» DIRECTIONS: The requested output is every line from the one with "580,251 726,265 1596,325" through the last line below, printed exactly.

[Stored data]
__________________________________________________

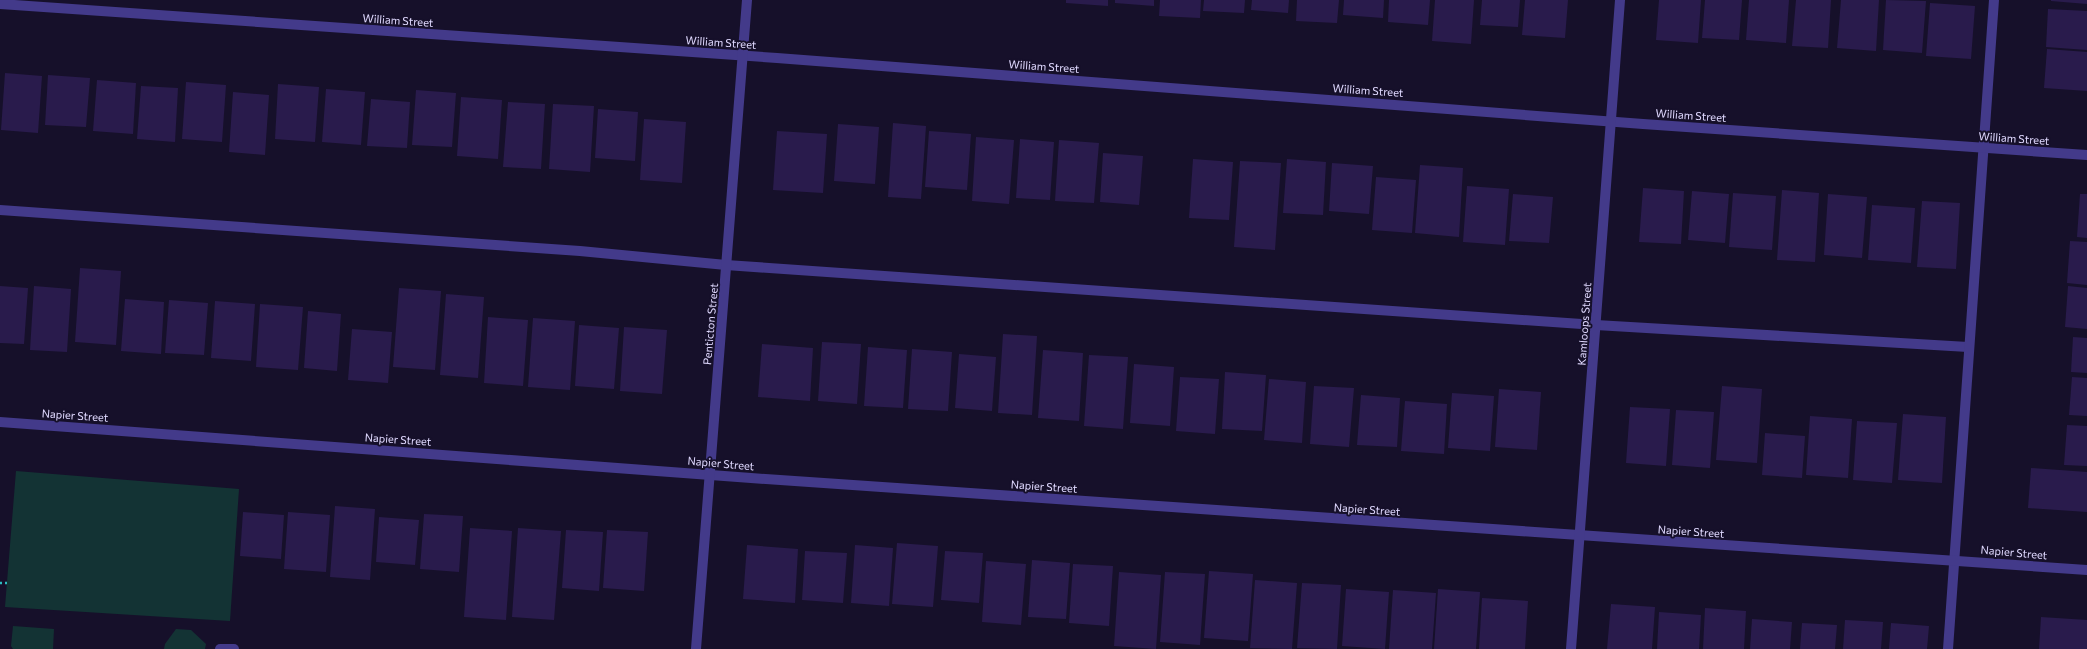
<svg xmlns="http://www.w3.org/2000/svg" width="2087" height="649" font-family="Commissioner,sans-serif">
<rect width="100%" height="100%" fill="#16102a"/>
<!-- green -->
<g fill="#133334">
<polygon points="16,471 239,489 230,621 5,607"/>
<polygon points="13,626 54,629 53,649 13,649 11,646"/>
<polygon points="176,629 191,630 206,644 205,649 164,649 165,644"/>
</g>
<!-- building -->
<g fill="#291b4c">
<polygon points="1066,0 1108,0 1108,6 1066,3"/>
<polygon points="1115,0 1154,0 1154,6 1115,3"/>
<polygon points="1160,0 1201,0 1200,18 1159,16"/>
<polygon points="1204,0 1245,0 1244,13 1203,11"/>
<polygon points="1252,0 1289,0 1288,13 1251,10"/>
<polygon points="1297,0 1339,0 1337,23 1296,21"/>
<polygon points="1344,0 1384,0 1383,18 1343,15"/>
<polygon points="1389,0 1430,0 1428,25 1388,22"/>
<polygon points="1435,0 1474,0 1471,44 1432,41"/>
<polygon points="1482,0 1520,0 1518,27 1480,25"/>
<polygon points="1525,0 1568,0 1565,38 1522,35"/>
<polygon points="1659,0 1701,0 1698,43 1656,40"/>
<polygon points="1705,0 1742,0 1739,40 1702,38"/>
<polygon points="1749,0 1789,0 1786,43 1746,40"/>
<polygon points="1796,0 1831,0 1828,48 1792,46"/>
<polygon points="1841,0 1879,0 1876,51 1837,48"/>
<polygon points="1886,0 1926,1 1922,53 1883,50"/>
<polygon points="2051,0 2087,0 2087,4 2051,1"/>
<polygon points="1930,3 1975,6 1971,59 1926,56"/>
<polygon points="2048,9 2087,11 2087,50 2046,47"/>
<polygon points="2047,49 2087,52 2087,91 2044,88"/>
<polygon points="5,73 42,76 38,133 1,130"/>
<polygon points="48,75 90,78 86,127 45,125"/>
<polygon points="97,80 136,83 133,134 93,131"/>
<polygon points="186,82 226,85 222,142 182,139"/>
<polygon points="278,84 319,87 315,142 275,139"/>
<polygon points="141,86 178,88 175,142 137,139"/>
<polygon points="326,89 365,92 361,145 322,142"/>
<polygon points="416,90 456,93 452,147 412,145"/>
<polygon points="233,92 269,95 265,155 229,152"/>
<polygon points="461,97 502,100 498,159 457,156"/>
<polygon points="371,99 410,102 407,148 367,146"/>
<polygon points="508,102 545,104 541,169 503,167"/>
<polygon points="553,104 594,106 590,172 549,169"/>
<polygon points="598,109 638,112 635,161 595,158"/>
<polygon points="644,119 686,122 682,183 640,180"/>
<polygon points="893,123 926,126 921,199 888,197"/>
<polygon points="838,124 879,127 875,184 834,181"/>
<polygon points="777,131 827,134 823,193 773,190"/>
<polygon points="929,131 971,134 967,190 925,187"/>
<polygon points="976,137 1014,140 1009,204 972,201"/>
<polygon points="1020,139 1054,142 1050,200 1016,198"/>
<polygon points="1059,140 1099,143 1094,203 1055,201"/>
<polygon points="1103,153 1143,156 1139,205 1100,202"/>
<polygon points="1193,159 1233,162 1229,220 1189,218"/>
<polygon points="1287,159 1326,162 1323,215 1283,213"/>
<polygon points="1240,161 1281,163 1275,250 1234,247"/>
<polygon points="1332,163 1373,166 1369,214 1329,211"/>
<polygon points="1420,165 1463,168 1459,237 1415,233"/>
<polygon points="1376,177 1416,180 1412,233 1372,230"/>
<polygon points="1467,186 1509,189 1505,245 1463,242"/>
<polygon points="1643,188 1684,191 1681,244 1639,242"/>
<polygon points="1782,190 1819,193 1815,262 1777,260"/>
<polygon points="1692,191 1729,194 1725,243 1688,240"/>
<polygon points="1733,193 1776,196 1772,250 1729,247"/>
<polygon points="1513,194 1553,197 1549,243 1509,241"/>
<polygon points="1828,194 1867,197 1862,258 1824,255"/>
<polygon points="2080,194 2087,194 2087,238 2077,237"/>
<polygon points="1922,201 1960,203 1956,269 1917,267"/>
<polygon points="1872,205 1915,208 1911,263 1868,260"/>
<polygon points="2070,241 2087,242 2087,285 2067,283"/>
<polygon points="80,268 121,271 116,345 75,342"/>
<polygon points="0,286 28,288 24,344 0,343"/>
<polygon points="34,286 71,289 67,352 30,350"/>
<polygon points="2068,286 2087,288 2087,329 2065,327"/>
<polygon points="399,288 441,291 435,370 393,367"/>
<polygon points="446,294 484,297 478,378 440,375"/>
<polygon points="125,299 164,302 161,354 121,351"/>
<polygon points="169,300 208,303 204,355 165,353"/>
<polygon points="215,301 255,304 251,361 211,358"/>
<polygon points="260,304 303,307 298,370 256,367"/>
<polygon points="308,311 341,314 337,371 304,368"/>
<polygon points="488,317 528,320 523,386 484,383"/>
<polygon points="533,318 575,321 570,390 528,387"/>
<polygon points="579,325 619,328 614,389 575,386"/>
<polygon points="624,327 667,330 662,394 620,391"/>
<polygon points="352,329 392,332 388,383 348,380"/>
<polygon points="1003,334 1037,336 1032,415 998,413"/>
<polygon points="2073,337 2087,338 2087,373 2071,372"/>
<polygon points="822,342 861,344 857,404 818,401"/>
<polygon points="762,344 813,348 810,401 758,397"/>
<polygon points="868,347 907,350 903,408 864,406"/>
<polygon points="912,349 952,352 948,411 908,409"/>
<polygon points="1043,350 1083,353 1079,421 1038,418"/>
<polygon points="959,354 996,357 992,411 955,408"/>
<polygon points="1089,355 1128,357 1123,429 1084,426"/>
<polygon points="1134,364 1174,367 1170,426 1130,423"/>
<polygon points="1225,372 1266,375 1262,431 1222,429"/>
<polygon points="1180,377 1219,379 1215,434 1176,431"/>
<polygon points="2072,377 2087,378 2087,416 2069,415"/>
<polygon points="1269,379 1306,382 1302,443 1264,440"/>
<polygon points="1314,386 1354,388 1349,447 1310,444"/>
<polygon points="1722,386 1762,389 1757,463 1716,460"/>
<polygon points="1499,389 1541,392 1537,450 1495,447"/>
<polygon points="1452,393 1494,396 1490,451 1448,448"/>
<polygon points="1361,395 1400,398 1397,447 1357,445"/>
<polygon points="1405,401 1447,404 1444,454 1401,451"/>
<polygon points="1630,407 1670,409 1666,466 1626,463"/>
<polygon points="1676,410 1714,412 1710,468 1672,465"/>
<polygon points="1903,414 1946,417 1942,483 1898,480"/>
<polygon points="1810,416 1852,419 1848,478 1806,475"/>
<polygon points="1857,421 1897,423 1892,483 1853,480"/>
<polygon points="2067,425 2087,426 2087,466 2064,465"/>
<polygon points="1765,433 1805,436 1802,478 1762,475"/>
<polygon points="2031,468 2087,472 2087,512 2028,508"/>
<polygon points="335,506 375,509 370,580 330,577"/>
<polygon points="243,512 284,515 281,559 240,556"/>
<polygon points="288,512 330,515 326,572 284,569"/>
<polygon points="424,514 463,516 459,572 420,569"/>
<polygon points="379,517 419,520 415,565 376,562"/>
<polygon points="470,528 512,531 506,620 464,617"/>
<polygon points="518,528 561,531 554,620 512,617"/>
<polygon points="566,530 603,532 599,591 562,588"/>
<polygon points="607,530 648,532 644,591 603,588"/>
<polygon points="897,543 938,546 933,607 892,604"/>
<polygon points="747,545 798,549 795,603 743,599"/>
<polygon points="855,545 893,548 889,606 851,603"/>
<polygon points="805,551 847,553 843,603 802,600"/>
<polygon points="945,551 983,553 979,603 941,600"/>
<polygon points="1032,560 1070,563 1066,619 1028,617"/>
<polygon points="986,561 1026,564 1021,625 982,622"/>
<polygon points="1073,564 1113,566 1109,626 1069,623"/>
<polygon points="1209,571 1253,574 1248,641 1204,638"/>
<polygon points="1119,572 1161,575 1156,649 1114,646"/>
<polygon points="1165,572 1205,574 1200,645 1160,642"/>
<polygon points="1255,580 1297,583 1292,649 1250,648"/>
<polygon points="1302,583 1341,585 1337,649 1297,648"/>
<polygon points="1346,589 1389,592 1385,649 1342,646"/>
<polygon points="1438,589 1480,592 1476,649 1434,649"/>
<polygon points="1393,590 1436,593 1432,649 1389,649"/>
<polygon points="1482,598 1528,601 1525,649 1479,649"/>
<polygon points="1611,604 1655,607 1652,649 1607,649"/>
<polygon points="1705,608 1746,611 1744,649 1703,649"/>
<polygon points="1659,612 1701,615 1699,649 1657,649"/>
<polygon points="2041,617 2087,620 2087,649 2039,649"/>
<polygon points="1752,619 1792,622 1790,649 1750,649"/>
<polygon points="1845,620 1883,622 1881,649 1843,649"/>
<polygon points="1802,623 1837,625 1835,649 1800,649"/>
<polygon points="1891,623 1929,626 1927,649 1889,649"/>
</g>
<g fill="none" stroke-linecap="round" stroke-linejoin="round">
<!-- path -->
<polyline stroke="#2dbcbf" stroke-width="2.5" stroke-dasharray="2 3" stroke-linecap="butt" points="0,583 7,583"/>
<!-- lane -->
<g stroke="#433a8a" stroke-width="10">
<polyline points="0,210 580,251 726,265 1596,325 1968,347"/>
<polyline points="220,649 234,649"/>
<polyline points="1948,649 1994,0"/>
</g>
<!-- street -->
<g stroke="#433a8a" stroke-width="10">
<polyline points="0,4 777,58 1643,124 2087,155"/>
<polyline points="0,422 751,478 2087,570"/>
<polyline points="696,649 747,0"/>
<polyline points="1571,649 1620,0"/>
</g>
</g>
<g text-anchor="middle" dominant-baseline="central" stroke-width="4" stroke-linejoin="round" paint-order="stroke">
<!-- street labels -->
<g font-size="11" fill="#e0d9ff" stroke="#16102a">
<text transform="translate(398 20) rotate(4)">William Street</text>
<text transform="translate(721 42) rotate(4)">William Street</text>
<text transform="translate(1044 66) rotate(4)">William Street</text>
<text transform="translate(1368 90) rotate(4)">William Street</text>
<text transform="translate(1691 115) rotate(4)">William Street</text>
<text transform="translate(2014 138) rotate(4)">William Street</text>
<text transform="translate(710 324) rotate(-85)">Penticton Street</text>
<text transform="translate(1584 324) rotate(-86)">Kamloops Street</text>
<text transform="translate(75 415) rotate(4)">Napier Street</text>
<text transform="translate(398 439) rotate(4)">Napier Street</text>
<text transform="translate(721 463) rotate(5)">Napier Street</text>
<text transform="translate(1044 486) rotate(4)">Napier Street</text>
<text transform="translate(1367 509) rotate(4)">Napier Street</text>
<text transform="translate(1691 531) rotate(4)">Napier Street</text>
<text transform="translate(2014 552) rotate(5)">Napier Street</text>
</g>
</g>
</svg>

__________________________________________________

» RESPONSE TO THE TASK:
<polyline points="0,210 580,251 726,265 1596,325 1968,347"/>
<polyline points="220,649 234,649"/>
<polyline points="1948,649 1994,0"/>
</g>
<!-- street -->
<g stroke="#433a8a" stroke-width="10">
<polyline points="0,4 777,58 1643,124 2087,155"/>
<polyline points="0,422 751,478 2087,570"/>
<polyline points="696,649 747,0"/>
<polyline points="1571,649 1620,0"/>
</g>
</g>
<g text-anchor="middle" dominant-baseline="central" stroke-width="4" stroke-linejoin="round" paint-order="stroke">
<!-- street labels -->
<g font-size="11" fill="#e0d9ff" stroke="#16102a">
<text transform="translate(398 20) rotate(4)">William Street</text>
<text transform="translate(721 42) rotate(4)">William Street</text>
<text transform="translate(1044 66) rotate(4)">William Street</text>
<text transform="translate(1368 90) rotate(4)">William Street</text>
<text transform="translate(1691 115) rotate(4)">William Street</text>
<text transform="translate(2014 138) rotate(4)">William Street</text>
<text transform="translate(710 324) rotate(-85)">Penticton Street</text>
<text transform="translate(1584 324) rotate(-86)">Kamloops Street</text>
<text transform="translate(75 415) rotate(4)">Napier Street</text>
<text transform="translate(398 439) rotate(4)">Napier Street</text>
<text transform="translate(721 463) rotate(5)">Napier Street</text>
<text transform="translate(1044 486) rotate(4)">Napier Street</text>
<text transform="translate(1367 509) rotate(4)">Napier Street</text>
<text transform="translate(1691 531) rotate(4)">Napier Street</text>
<text transform="translate(2014 552) rotate(5)">Napier Street</text>
</g>
</g>
</svg>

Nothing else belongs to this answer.